==== Article
ORDER
A.K. Gohil, J.
1. By this petition under Article 226 of the Constitution of India, the petitioner is praying for quashing the impugned review order dated March 3, 1992 (annexure F) and also the notice of demand dated May 1, 1992 (annexure G) and also praying for restoration of the order dated October 25, 1991 (annexure C) which was passed by the Additional Commissioner of Sales Tax, M.P., Indore, following the decision of Board of Revenue dated August 27, 1990 (annexure D).
2. In short the case of the petitioner in this petition is that the petitioner has set up an oil mill at Bhikangaon which was a new industrial unit, The petitioner was exempted from payment of entry tax for the period of 5 years from the date of first purchase of oil-seeds and other raw materials for consumption in the manufacture of oil and oil-cake. The Assistant Commissioner of Sales Tax, Khargone (respondent No. 2) passed an assessment order under the Madhya Pradesh General Sales Tax Act, 1958 (for short “the State Sales Tax Act”) on July 9, 1991 for the period from October 23, 1987 to November 9, 1988 (annexure B). The petitioner had claimed a set-off of tax at the rate of 2.5 per cent Under Section 8(1)(a) of the State Sales Tax Act under Notification No. A-3-47-86-ST-V(2) dated January 8, 1990 on fully tax paid purchases of cotton-seeds, but the Assistant Commissioner (respondent No. 2) allowed the set-off at the rate of 2 per cent only. Being aggrieved by the said order of assessment, the petitioner filed a revision application Under Section 39(1) of the State Sales Tax Act before the Additional Commissioner of Sales Tax, M.P., Indore, and order was passed on October 25, 1991 in the said revision (annexure C). The revisional authority following the decision dated August 27, 1990 of the division Bench of the Board of Revenue, Madhya Pradesh, passed in Appeal No. 134-I/ 89 in the case of Atmaram and Brothers v. Commissioner of Sales Tax, held that the petitioner was entitled to set-off of tax at the rate of 2.5 per cent and difference of 0.5 per cent was allowed.
The case of the petitioner is that thereafter the petitioner received a notice dated January 10, 1992 issued by the Additional Commissioner of Sales Tax (respondent No. 1) purported to have been issued Under Section 45 of the State Sales Tax Act and by this notice it was proposed to rectify the allowance of set-off of tax at 2.5 per cent instead of 2 per cent. The reply to this notice was filed on behalf of the petitioner on February 14, 1992 and in this reply it was pleaded that respondent No. 1 had no power or authority under any of the provisions of State Sales Tax Act to review his own order particularly when the order dated October 25, 1991 was passed following the decision of the Board of Revenue on the point of the rate of set-off allowable to the petitioner. It was further contended that the notice does not state any reasons for which the order dated October 25, 1991 suffered from any mistake apparent from the record. The Additional Commissioner of Sales Tax by order dated March 3, 1992 reviewed/ revised his order dated October 25, 1991 holding that the petitioner was not entitled to set-off of tax at the rate of 2.5 per cent which was allowed to him by order dated October 25, 1991. The petitioner has filed this petition challenging the aforesaid order dated March 3, 1992 which has been passed Under Section 45(1)(i) of the State Sales Tax Act.
========
==== Extracted records
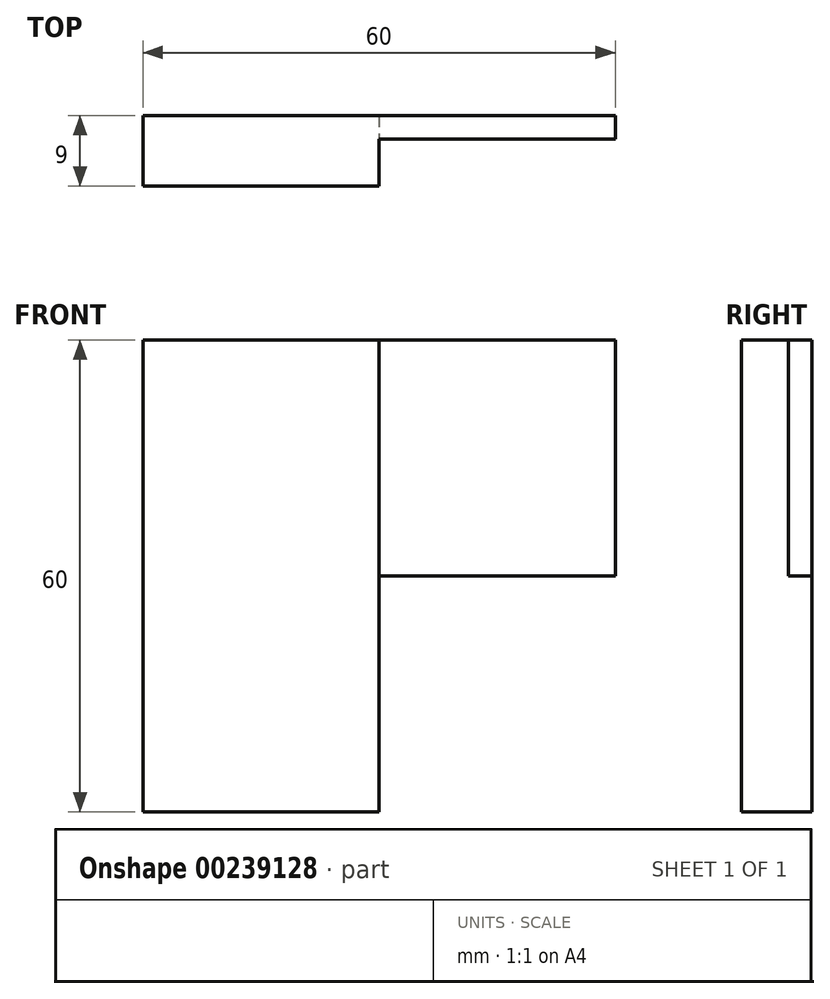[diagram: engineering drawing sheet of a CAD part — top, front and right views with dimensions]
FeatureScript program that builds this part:
annotation { "Feature Type Name" : "Feature", "Feature Type Description" : "" }
export const myFeature = defineFeature(function(context is Context, id is Id, definition is map)
    precondition{}
    {
        {
            assignVariable(context, id + "F0", {"name" : "e", "anyValue" : 3});
        }
        {
            var Q0;
            Q0=qCreatedBy(makeId("Front.planeOp"),FACE);
            var sketch = newSketch(context, id + "F1", { "sketchPlane" : qUnion([Q0])});
            skLineSegment(sketch, "E0.bottom", {"start": v(30, 30) * mm, "end": v(-30, 30) * mm});
            skLineSegment(sketch, "E0.top", {"start": v(30, -30) * mm, "end": v(-30, -30) * mm});
            skLineSegment(sketch, "E0.left", {"start": v(30, 30) * mm, "end": v(30, -30) * mm});
            skLineSegment(sketch, "E0.right", {"start": v(-30, 30) * mm, "end": v(-30, -30) * mm});
            skPoint(sketch, "E0.middle", {"position": v(0, 0) * mm});
            skSolve(sketch);
        }
        {
            var Q0;
            Q0 = qSketchRegion(id + "F1", true);
            extrude(context, id + "F2", {"entities" : qUnion([Q0]), "endBound" : BoundingType.SYMMETRIC, "depth" : (3 * getVariable(context, 'e')) * mm});
        }
        {
            var Q0;
            Q0=makeQuery(id+"F2.opExtrude","CAP_FACE",FACE,{"disambiguationData":[OSD([sQuery(id+"F1.wireOp",EDGE,"E0.bottom"),sQuery(id+"F1.wireOp",EDGE,"E0.top"),sQuery(id+"F1.wireOp",EDGE,"E0.left"),sQuery(id+"F1.wireOp",EDGE,"E0.right")])],"isStart":false});
            var sketch = newSketch(context, id + "F3", { "sketchPlane" : qUnion([Q0])});
            skLineSegment(sketch, "E1.bottom", {"start": v(30, 30) * mm, "end": v(0, 30) * mm});
            skLineSegment(sketch, "E1.top", {"start": v(30, 0) * mm, "end": v(0, 0) * mm});
            skLineSegment(sketch, "E1.left", {"start": v(30, 30) * mm, "end": v(30, 0) * mm});
            skLineSegment(sketch, "E1.right", {"start": v(0, 30) * mm, "end": v(0, 0) * mm});
            skSolve(sketch);
        }
        {
            var Q0;
            Q0 = qSketchRegion(id + "F3", true);
            extrude(context, id + "F4", {"entities" : qUnion([Q0]), "operationType" : NewBodyOperationType.REMOVE, "oppositeDirection" : true, "depth" : (2 * getVariable(context, 'e')) * mm});
        }
        {
            var Q0;
            Q0=makeQuery(id+"F2.opExtrude","CAP_FACE",FACE,{"disambiguationData":[OSD([sQuery(id+"F1.wireOp",EDGE,"E0.bottom"),sQuery(id+"F1.wireOp",EDGE,"E0.top"),sQuery(id+"F1.wireOp",EDGE,"E0.left"),sQuery(id+"F1.wireOp",EDGE,"E0.right")])],"isStart":false});
            var sketch = newSketch(context, id + "F5", { "sketchPlane" : qUnion([Q0])});
            skLineSegment(sketch, "E2.bottom", {"start": v(0, 0) * mm, "end": v(30, 0) * mm});
            skLineSegment(sketch, "E2.top", {"start": v(0, -30) * mm, "end": v(30, -30) * mm});
            skLineSegment(sketch, "E2.left", {"start": v(0, 0) * mm, "end": v(0, -30) * mm});
            skLineSegment(sketch, "E2.right", {"start": v(30, 0) * mm, "end": v(30, -30) * mm});
            skSolve(sketch);
        }
        {
            var Q0;
            Q0 = qSketchRegion(id + "F5", true);
            extrude(context, id + "F6", {"entities" : qUnion([Q0]), "operationType" : NewBodyOperationType.REMOVE, "endBound" : BoundingType.THROUGH_ALL, "oppositeDirection" : true, "depth" : 25 * mm});
        }
        {
            var Q0;
            Q0=makeQuery(id+"F2.opExtrude","SWEPT_FACE",FACE,{"disambiguationData":[OSD([sQuery(id+"F1.wireOp",EDGE,"E0.top")])]});
            var sketch = newSketch(context, id + "F7", { "sketchPlane" : qUnion([Q0])});
            skLineSegment(sketch, "E3.bottom", {"start": v(-30, -45) * mm, "end": v(0, -45) * mm});
            skLineSegment(sketch, "E3.top", {"start": v(-30, -15) * mm, "end": v(0, -15) * mm});
            skLineSegment(sketch, "E3.left", {"start": v(-30, -45) * mm, "end": v(-30, -15) * mm});
            skLineSegment(sketch, "E3.right", {"start": v(0, -45) * mm, "end": v(0, -15) * mm});
            skLineSegment(sketch, "E4.bottom", {"start": v(-30, 45) * mm, "end": v(0, 45) * mm});
            skLineSegment(sketch, "E4.top", {"start": v(-30, 15) * mm, "end": v(0, 15) * mm});
            skLineSegment(sketch, "E4.left", {"start": v(-30, 45) * mm, "end": v(-30, 15) * mm});
            skLineSegment(sketch, "E4.right", {"start": v(0, 45) * mm, "end": v(0, 15) * mm});
            skSolve(sketch);
        }
        {
            var Q0;
            Q0 = qSketchRegion(id + "F7", true);
            extrude(context, id + "F8", {"entities" : qUnion([Q0]), "operationType" : NewBodyOperationType.REMOVE, "oppositeDirection" : true, "depth" : (getVariable(context, 'e')) * mm});
        }
    });
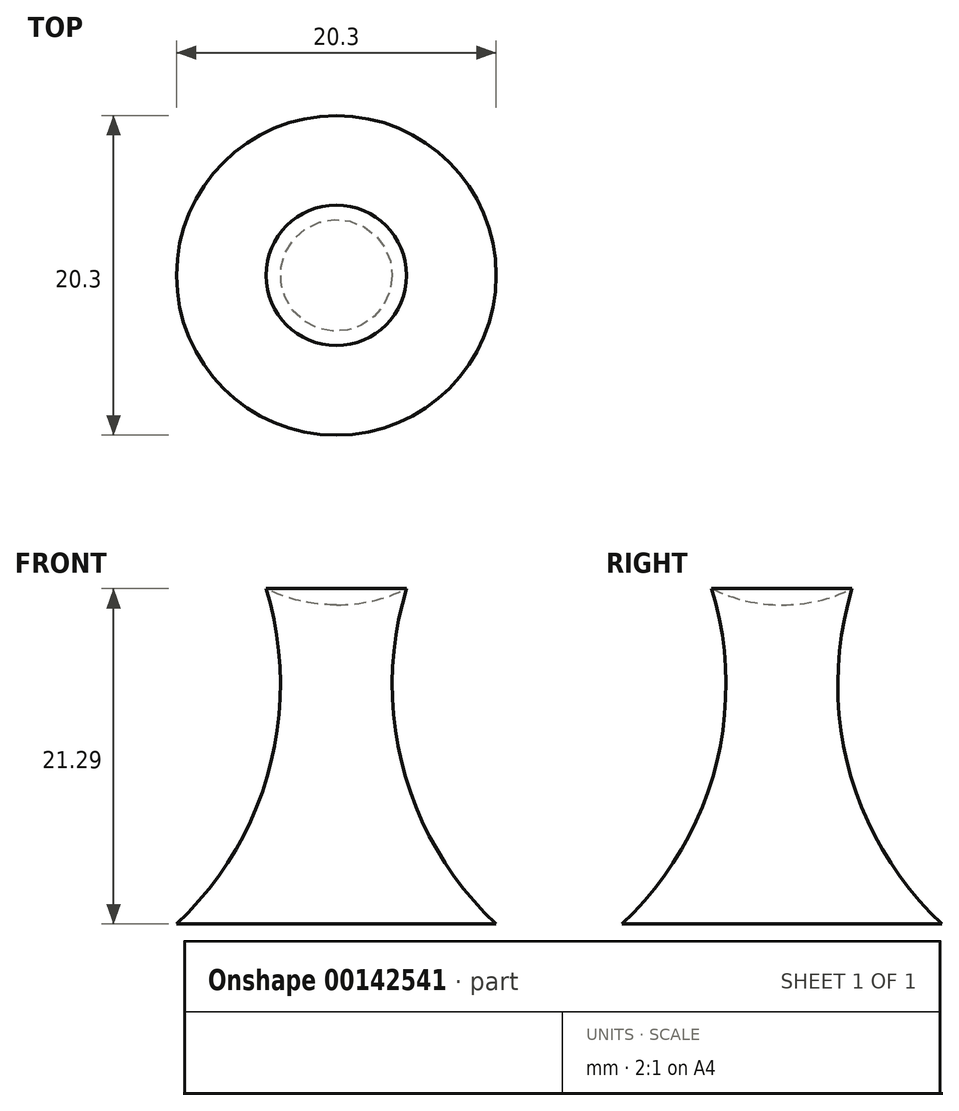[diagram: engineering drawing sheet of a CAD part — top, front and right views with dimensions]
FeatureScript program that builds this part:
annotation { "Feature Type Name" : "Feature", "Feature Type Description" : "" }
export const myFeature = defineFeature(function(context is Context, id is Id, definition is map)
    precondition{}
    {
        {
            var Q0;
            Q0=qCreatedBy(makeId("Front.planeOp"),FACE);
            var sketch = newSketch(context, id + "F0", { "sketchPlane" : qUnion([Q0])});
            skLineSegment(sketch, "E0", {"start": v(0, 0) * mm, "end": v(10.15, 0) * mm});
            skArc(sketch, "E1", {"start": v(4.46, 21.3) * mm, "mid": v(4.26, 9.83) * mm, "end": v(10.15, 0) * mm});
            skLineSegment(sketch, "E2.MirrorCS", {"start": v(0, 0) * mm, "end": v(-10.15, 0) * mm});
            skArc(sketch, "E3.MirrorCS", {"start": v(-4.46, 21.3) * mm, "mid": v(-4.26, 9.83) * mm, "end": v(-10.15, 0) * mm});
            skLineSegment(sketch, "E4", {"start": v(0, 40.54) * mm, "end": v(0, 0) * mm});
            skCircle(sketch, "E5", {"center": v(0, 30.4) * mm, "radius": 10.14 * mm});
            skSolve(sketch);
        }
        {
            var Q0;
            {var subQ0=sQuery(id+"F0.wireOp",EDGE,"E2.MirrorCS");Q0=makeQuery(id+"F0.imprint","IMPRINT",FACE,{"disambiguationData":[TD([[makeQuery(id+"F0.imprint","IMPRINT",EDGE,{"derivedFrom":subQ0}),-1.0]])]});}
            var Q1;
            {var subQ0=sQuery(id+"F0.wireOp",EDGE,"E5");var subQ1=sQuery(id+"F0.wireOp",EDGE,"E4");var subQ2=makeQuery(id+"F0.imprint","INTERSECT",VERTEX,{"disambiguationData":[OD(0.0)],"derivedFrom":[subQ1,subQ0]});Q1=makeQuery(id+"F0.imprint","IMPRINT",FACE,{"disambiguationData":[TD([[makeQuery(id+"F0.imprint","IMPRINT",EDGE,{"disambiguationData":[TD([[subQ2,-1.0]])],"derivedFrom":subQ1}),-1.0]])]});}
            var Q2;
            Q2=sQuery(id+"F0.wireOp",EDGE,"E4");
            revolve(context, id + "F1", {"entities" : qUnion([Q0, Q1]), "axis" : qUnion([Q2]), "revolveType" : RevolveType.ONE_DIRECTION, "angle" : 360 * degree});
        }
    });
========
Exercises ->
1 > Please quote the court order word for word, from "1. By this petition" through "1990 (annexure D).".
2 > Decide whether each statement agrees with the court order, answering yes or no and quoting the deciding words: (a) the Assistant Commissioner allowed set-off at 2 per cent only; (b) the petitioner's reply to the notice was filed on January 10, 1992; (c) the petitioner's oil mill was set up at Khargone.

Complete answers ->
1 >
1. By this petition under Article 226 of the Constitution of India, the petitioner is praying for quashing the impugned review order dated March 3, 1992 (annexure F) and also the notice of demand dated May 1, 1992 (annexure G) and also praying for restoration of the order dated October 25, 1991 (annexure C) which was passed by the Additional Commissioner of Sales Tax, M.P., Indore, following the decision of Board of Revenue dated August 27, 1990 (annexure D).

2 >
(a) Yes: "but the Assistant Commissioner (respondent No. 2) allowed the set-off at the rate of 2 per cent only."
(b) No: "The reply to this notice was filed on behalf of the petitioner on February 14, 1992"
(c) No: "the petitioner has set up an oil mill at Bhikangaon"